Avlonari is a town in the eastern part of the island of Euboea. It was the seat of the municipality of Avlon. Its 2001 population was 761 for the village and 1,539 for the community. Avlonari is located about 15 km northeast of Aliveri and 20 km south of Kymi.
Avlonari is built on a hilly setting, farmlands dominate the eastern portion and are made up of cattle, corn, fruits, vegetables, olive groves and other crops, a small plain is east of Avlonari, Its houses can be seen from the hilltop. The forests dominates the remainder of the area and are made up of pine and spruce trees and willow trees by the village, a mountain range surrounds the area. Farmlands are in the lower areas. Inside the villages features great architecture in several houses, it has narrow and a few cobblestone streets. It is connected with a road connecting the GR-44 (Thiva – Chalkida – Eretria – Karystos) and Kymi, Greece.
Activities in Euboea
Health Tourism: Euboea (Evia) boasts dozens of hot springs. One of the best is the facility at Aidipsos (also called Edipsos). This spa is unique in that the hot springs are located under sea water, allowing visitors to actually swim surrounded by the swirling warm water. Both Plutarch and Aristotle wrote about Aidipsos, and archeological evidence suggests that it has been in use for at least 20,000 years.

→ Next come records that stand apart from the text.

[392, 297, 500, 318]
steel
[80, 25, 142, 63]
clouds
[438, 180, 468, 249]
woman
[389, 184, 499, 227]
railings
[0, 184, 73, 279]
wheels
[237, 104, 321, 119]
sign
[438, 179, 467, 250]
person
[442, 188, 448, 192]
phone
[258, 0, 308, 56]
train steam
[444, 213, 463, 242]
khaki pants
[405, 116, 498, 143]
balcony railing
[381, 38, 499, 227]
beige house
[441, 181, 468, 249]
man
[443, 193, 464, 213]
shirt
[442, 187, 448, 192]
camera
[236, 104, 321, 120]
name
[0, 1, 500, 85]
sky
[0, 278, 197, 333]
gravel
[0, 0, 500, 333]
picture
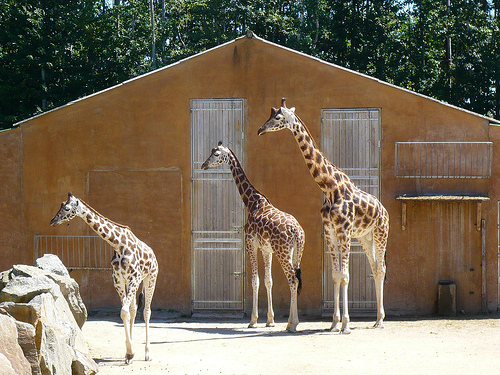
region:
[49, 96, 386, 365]
family of giraffes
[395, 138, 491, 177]
railing fixed to side of a building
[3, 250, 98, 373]
pile of boulders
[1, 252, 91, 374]
large rocks near giraffe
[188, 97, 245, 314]
three doors that open up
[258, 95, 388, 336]
male giraffe is lightly colored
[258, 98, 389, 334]
male has large horn on head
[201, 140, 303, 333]
female giraffe is darker colored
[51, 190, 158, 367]
adolecent male giraffe with horn on head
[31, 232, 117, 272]
railing fixed on side of building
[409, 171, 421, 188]
part of a wall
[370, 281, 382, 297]
part of a giraffe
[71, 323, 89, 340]
part of a rock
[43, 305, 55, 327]
edge of a rock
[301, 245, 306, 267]
tail of a giraffe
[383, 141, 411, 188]
part of a roof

This long history is reflected in the dozens of hotels, pensions, and other tourist and health-seeker facilities which fill this pleasant, hospitable town. Edipsos provides detailed scientific information on the composition of its healing waters. This spa site is also delightful because of the abundant beaches and interesting historic and archeological monuments located nearby.